Daquela outra vez que uma senhora o ameaçou de morte também ficou tudo bem, mas o susto ninguém lho tira. “Dei ao marido a pulseira amarela mas ele queria era a laranja [para ser mais rapidamente atendido], então a senhora disse que se ele morresse ia chamar a comunidade para me matar. Também tive um episódio com um toxicodependente, que me queria espetar uma faca e matar-me, era o que ele dizia, enquanto me chamava tudo e mais alguma coisa. O segurança teve de o agarrar, senão o homem vinha mesmo para cima de mim”.
HEPATITE B
O cansaço que lhe tolhia o corpo, somado à urina escura, não deixou dúvidas a Fátima Reis, habituada que estava a tratar há anos doentes com hepatite B: tinha contraído o vírus. Foi há uma década e na altura trabalhava numa urgência. As recomendações foram dieta e repouso. “Saber a notícia depois de fazer o teste foi como um balde de água fria, uma queda para o abismo”. O corte numa lâmina, seguido de contacto directo durante uma introdução de agulhas e soros para canalizar uma veia a um toxicodependente foi o suficiente para contrair o vírus que, “depois de quatro meses de cansaço e ansiedade acabou, felizmente, por negativar. Mas a hipótese de reincidir é maior”.
Depois de muita dificuldade, conseguiu provar o acidente de trabalho. Mas não é a única queixa de Fátima, de 58 anos, no rol de incidentes que a profissão lhe tem posto à frente. A hérnia discal que fez ao pegar num doente com “cento e muitos quilos” é um deles. “Ainda me deixou mais assustada do que a hepatite. Achei que ia ficar numa cadeira de rodas o resto da vida. Tive de ser operada e ficar quatro meses de baixa”. Tal como aconteceu com Margarida Sampaio, estar em casa foi o que mais lhe custou em todo o processo. Porque para as batas brancas – apesar de todos os riscos a que estão diariamente sujeitas – o que faz sentido é estar a cuidar de quem precisa de cuidado.

### Os dados
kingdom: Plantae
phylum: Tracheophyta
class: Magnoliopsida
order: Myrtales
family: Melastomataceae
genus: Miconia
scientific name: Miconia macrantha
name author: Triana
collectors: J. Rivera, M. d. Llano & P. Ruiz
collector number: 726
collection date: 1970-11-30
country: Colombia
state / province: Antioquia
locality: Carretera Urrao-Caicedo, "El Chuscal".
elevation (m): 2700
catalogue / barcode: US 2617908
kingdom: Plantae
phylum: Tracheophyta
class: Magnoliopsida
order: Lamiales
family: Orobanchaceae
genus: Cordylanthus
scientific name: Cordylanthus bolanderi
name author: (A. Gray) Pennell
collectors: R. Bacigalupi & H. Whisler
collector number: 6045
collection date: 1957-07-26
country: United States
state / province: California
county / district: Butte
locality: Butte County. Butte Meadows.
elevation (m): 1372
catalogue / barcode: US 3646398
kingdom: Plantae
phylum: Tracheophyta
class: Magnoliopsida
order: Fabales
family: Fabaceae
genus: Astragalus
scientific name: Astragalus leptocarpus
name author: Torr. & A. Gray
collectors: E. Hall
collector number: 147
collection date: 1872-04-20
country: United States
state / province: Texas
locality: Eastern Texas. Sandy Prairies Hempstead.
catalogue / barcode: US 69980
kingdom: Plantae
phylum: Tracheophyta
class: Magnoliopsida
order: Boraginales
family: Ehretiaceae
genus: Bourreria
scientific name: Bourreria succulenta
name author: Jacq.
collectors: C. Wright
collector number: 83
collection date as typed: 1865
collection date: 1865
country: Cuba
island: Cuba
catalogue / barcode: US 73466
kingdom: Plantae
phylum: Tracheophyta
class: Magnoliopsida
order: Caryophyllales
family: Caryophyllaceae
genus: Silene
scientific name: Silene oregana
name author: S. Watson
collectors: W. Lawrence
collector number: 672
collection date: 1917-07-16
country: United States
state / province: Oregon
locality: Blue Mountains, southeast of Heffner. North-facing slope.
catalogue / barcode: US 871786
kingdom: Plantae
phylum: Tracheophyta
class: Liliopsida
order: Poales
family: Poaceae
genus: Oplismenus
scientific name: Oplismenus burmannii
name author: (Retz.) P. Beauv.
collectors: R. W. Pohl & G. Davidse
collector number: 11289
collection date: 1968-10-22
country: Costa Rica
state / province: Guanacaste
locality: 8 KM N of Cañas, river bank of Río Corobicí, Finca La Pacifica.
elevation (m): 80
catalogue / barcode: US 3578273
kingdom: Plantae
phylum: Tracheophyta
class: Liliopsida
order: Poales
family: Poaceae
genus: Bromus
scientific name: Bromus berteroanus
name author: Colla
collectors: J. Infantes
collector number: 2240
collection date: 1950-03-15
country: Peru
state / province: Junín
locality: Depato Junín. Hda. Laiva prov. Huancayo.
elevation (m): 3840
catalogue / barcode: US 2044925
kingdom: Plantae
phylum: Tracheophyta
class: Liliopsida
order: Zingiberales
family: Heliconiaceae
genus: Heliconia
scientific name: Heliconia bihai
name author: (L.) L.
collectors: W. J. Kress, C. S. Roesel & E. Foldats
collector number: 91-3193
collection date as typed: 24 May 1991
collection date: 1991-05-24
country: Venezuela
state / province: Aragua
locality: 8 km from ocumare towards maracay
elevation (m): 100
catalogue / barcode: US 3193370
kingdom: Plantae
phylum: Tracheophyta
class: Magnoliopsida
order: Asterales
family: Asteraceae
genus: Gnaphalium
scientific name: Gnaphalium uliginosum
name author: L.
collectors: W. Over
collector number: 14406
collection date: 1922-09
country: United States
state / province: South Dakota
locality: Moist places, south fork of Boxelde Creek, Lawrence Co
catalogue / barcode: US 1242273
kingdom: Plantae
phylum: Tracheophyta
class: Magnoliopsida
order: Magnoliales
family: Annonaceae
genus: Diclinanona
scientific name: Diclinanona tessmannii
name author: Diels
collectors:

### Exercícios a realizar
#1 Segundo o texto fornecido, por que motivo queria o marido a pulseira laranja em vez da amarela? Responda em uma ou duas frases.
#2 Responda, por favor, às perguntas seguintes com base no texto fornecido.
(a) Quem teve de agarrar o toxicodependente que ameaçava com uma faca?
(b) Que recomendações foram dadas a Fátima Reis quando contraiu hepatite B?
(c) Quanto tempo ficou Fátima de baixa depois de ser operada à hérnia discal?
#3 Enumere todos os objetos cortantes ou perfurantes mencionados no texto fornecido.

### Conjunto de respostas
#1 O marido queria a pulseira laranja para ser atendido mais rapidamente.

#2
(a) O segurança.
(b) Dieta e repouso.
(c) Quatro meses.

#3
- faca
- lâmina
- agulhas